DIRECTIVE ▸ Check each line of the material that follows, and copy those holding the string "size".

---*---

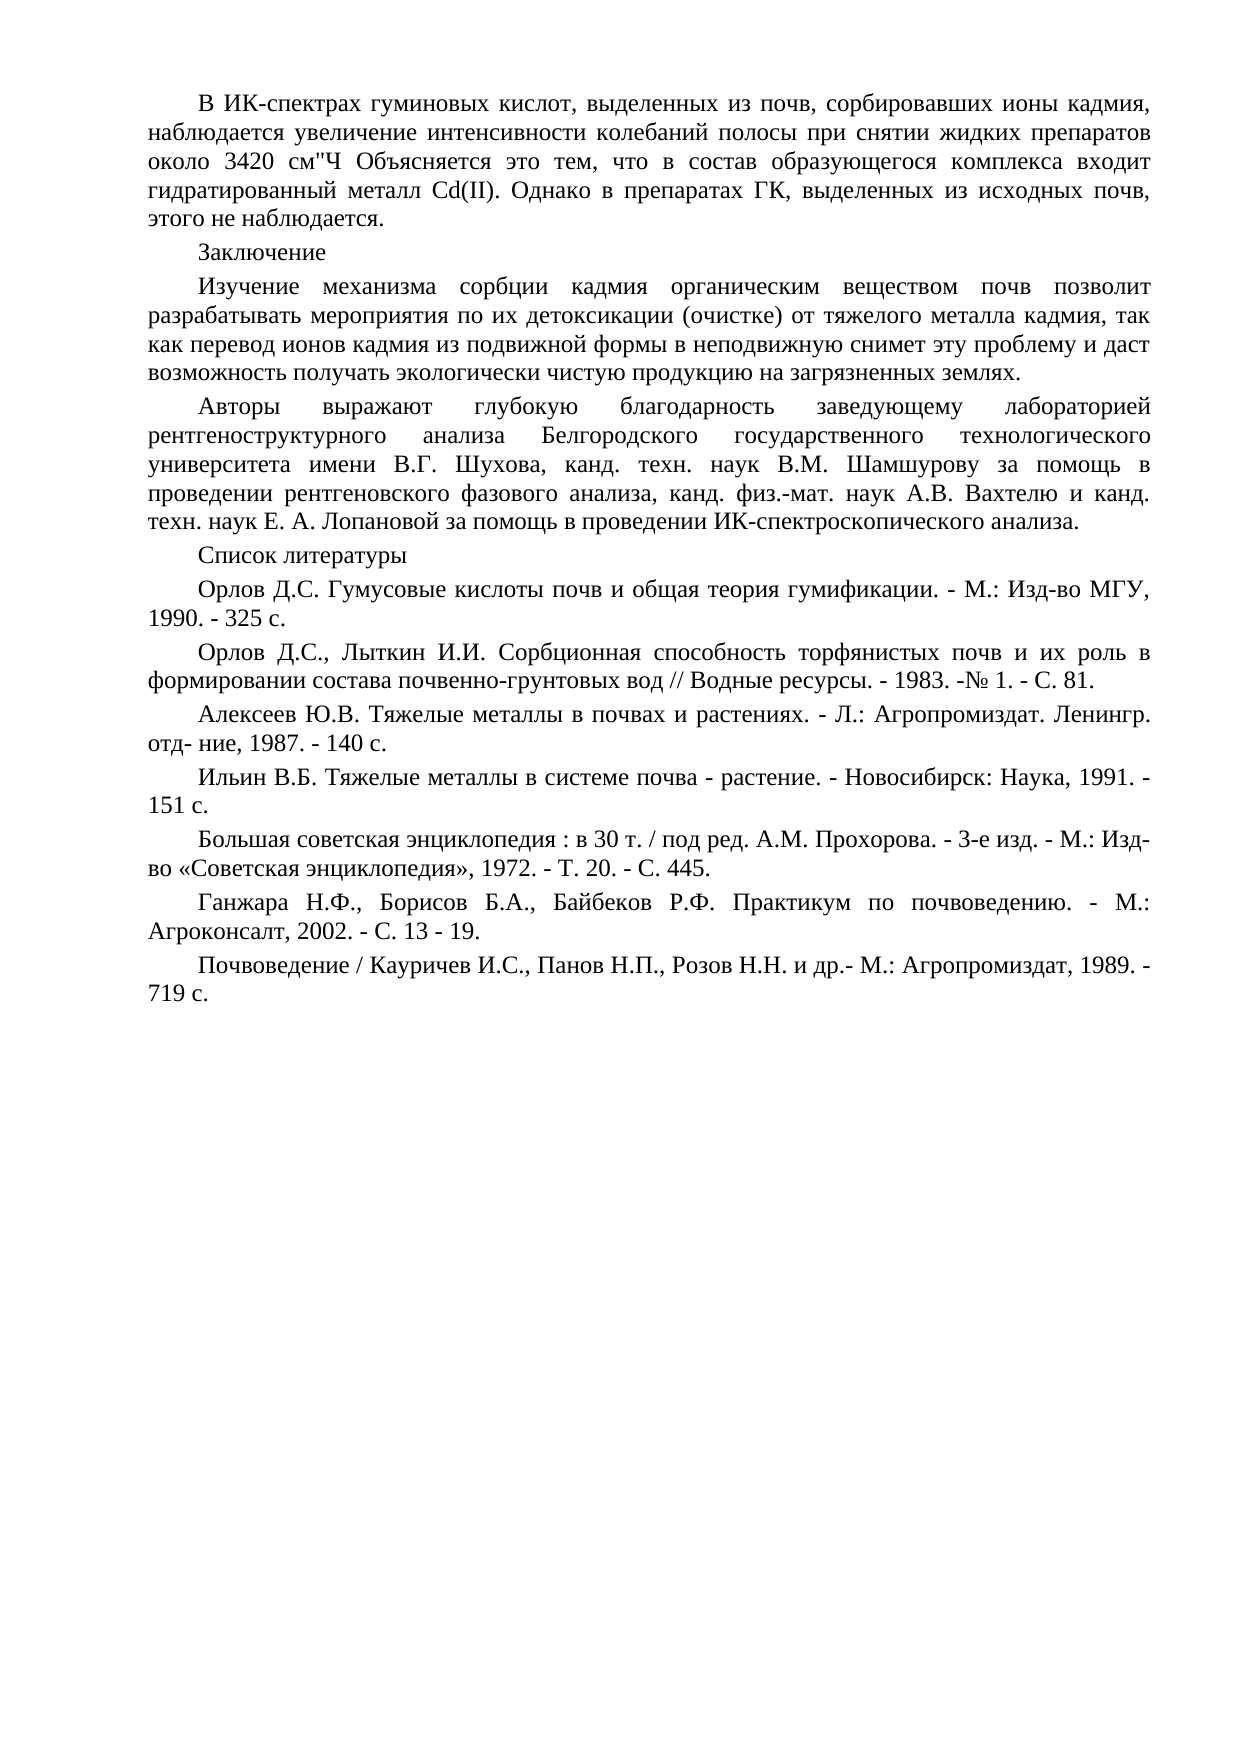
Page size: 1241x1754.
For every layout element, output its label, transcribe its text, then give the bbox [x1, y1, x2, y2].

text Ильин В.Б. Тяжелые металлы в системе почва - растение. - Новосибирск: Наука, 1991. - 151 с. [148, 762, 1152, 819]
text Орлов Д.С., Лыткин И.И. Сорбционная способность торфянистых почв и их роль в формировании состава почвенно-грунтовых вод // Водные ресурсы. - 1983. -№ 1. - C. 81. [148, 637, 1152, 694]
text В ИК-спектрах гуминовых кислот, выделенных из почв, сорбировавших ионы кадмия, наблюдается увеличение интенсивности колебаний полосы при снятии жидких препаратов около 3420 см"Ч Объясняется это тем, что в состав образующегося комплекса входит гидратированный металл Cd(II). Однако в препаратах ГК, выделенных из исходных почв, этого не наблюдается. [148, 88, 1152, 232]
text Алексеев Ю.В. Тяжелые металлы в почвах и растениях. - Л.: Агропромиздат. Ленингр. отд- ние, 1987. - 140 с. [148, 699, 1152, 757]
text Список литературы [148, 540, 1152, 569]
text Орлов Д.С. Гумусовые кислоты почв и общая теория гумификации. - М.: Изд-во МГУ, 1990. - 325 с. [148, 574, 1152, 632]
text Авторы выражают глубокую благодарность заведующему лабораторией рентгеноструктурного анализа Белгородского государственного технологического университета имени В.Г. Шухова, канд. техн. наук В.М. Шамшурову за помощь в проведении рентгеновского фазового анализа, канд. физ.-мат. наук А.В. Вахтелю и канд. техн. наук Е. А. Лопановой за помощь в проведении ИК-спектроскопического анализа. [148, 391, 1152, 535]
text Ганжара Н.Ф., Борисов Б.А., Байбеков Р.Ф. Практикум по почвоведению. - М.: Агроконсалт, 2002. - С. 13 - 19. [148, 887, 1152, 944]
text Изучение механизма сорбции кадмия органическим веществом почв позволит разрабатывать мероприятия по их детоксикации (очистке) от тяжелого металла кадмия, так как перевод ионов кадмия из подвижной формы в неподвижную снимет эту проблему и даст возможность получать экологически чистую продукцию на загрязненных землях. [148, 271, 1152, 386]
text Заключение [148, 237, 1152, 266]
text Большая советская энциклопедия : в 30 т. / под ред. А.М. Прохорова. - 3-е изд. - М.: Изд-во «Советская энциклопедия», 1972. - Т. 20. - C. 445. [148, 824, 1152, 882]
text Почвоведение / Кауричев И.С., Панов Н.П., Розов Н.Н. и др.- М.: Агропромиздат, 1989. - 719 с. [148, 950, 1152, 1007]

---*---

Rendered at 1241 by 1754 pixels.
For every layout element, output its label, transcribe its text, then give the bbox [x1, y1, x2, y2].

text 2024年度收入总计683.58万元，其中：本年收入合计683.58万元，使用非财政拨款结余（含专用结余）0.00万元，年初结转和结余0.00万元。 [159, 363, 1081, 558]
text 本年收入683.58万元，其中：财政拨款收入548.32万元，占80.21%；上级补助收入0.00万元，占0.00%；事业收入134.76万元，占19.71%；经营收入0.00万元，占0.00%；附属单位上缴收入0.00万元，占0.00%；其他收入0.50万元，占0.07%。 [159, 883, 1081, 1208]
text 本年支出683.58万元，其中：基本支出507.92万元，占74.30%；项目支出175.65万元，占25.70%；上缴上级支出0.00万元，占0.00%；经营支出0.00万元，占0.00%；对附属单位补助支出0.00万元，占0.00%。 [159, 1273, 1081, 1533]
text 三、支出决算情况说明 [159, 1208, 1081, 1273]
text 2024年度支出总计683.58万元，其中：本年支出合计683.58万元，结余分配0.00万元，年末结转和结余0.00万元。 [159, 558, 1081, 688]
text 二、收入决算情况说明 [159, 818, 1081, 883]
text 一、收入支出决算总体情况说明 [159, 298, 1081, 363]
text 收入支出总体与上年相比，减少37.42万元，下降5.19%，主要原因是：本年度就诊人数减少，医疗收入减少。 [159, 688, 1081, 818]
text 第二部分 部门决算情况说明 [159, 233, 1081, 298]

---*---

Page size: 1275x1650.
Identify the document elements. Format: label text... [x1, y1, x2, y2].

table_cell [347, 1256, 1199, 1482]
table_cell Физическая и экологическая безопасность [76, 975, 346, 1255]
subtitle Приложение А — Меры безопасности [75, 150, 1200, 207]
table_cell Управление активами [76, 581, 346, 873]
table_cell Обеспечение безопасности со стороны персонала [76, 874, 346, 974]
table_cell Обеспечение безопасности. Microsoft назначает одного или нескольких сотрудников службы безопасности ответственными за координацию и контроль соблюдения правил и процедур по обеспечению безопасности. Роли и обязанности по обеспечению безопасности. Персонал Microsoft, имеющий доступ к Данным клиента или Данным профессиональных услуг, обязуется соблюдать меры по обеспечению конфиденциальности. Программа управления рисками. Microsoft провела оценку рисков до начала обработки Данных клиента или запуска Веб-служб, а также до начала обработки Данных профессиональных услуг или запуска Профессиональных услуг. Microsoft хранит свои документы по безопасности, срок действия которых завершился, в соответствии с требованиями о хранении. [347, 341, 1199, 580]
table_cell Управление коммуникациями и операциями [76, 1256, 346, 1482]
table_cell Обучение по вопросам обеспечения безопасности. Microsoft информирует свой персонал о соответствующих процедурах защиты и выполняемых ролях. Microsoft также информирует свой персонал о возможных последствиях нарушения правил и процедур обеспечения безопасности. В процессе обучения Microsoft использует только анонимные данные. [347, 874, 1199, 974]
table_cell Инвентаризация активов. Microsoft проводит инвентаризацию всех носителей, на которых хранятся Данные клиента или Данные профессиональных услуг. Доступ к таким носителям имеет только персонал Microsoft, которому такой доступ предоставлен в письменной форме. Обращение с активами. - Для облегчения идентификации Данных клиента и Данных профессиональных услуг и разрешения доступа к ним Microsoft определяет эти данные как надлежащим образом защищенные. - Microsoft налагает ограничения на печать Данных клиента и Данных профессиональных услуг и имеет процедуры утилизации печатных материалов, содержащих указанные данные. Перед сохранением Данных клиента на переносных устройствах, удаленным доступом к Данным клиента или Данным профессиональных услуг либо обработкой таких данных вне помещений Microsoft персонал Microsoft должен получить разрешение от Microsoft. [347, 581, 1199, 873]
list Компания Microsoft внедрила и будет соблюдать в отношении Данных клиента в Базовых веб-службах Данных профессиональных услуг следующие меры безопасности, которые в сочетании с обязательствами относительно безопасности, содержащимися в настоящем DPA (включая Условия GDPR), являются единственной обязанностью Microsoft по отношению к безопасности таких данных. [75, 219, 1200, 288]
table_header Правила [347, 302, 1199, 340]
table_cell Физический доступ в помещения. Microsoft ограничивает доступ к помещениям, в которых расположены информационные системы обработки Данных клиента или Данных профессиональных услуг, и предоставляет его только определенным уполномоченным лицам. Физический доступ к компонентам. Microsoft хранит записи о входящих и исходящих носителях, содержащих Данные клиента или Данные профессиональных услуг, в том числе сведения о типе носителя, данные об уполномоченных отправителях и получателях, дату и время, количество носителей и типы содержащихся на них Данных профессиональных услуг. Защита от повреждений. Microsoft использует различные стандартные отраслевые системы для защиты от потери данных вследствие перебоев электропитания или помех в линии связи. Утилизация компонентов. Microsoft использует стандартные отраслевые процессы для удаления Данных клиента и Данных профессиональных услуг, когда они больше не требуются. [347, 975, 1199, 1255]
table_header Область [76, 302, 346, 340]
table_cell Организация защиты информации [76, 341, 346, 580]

---*---

SOLUTION TO THIS EXERCISE ▸
Page size: 1241x1754.
Page size: 1275x1650.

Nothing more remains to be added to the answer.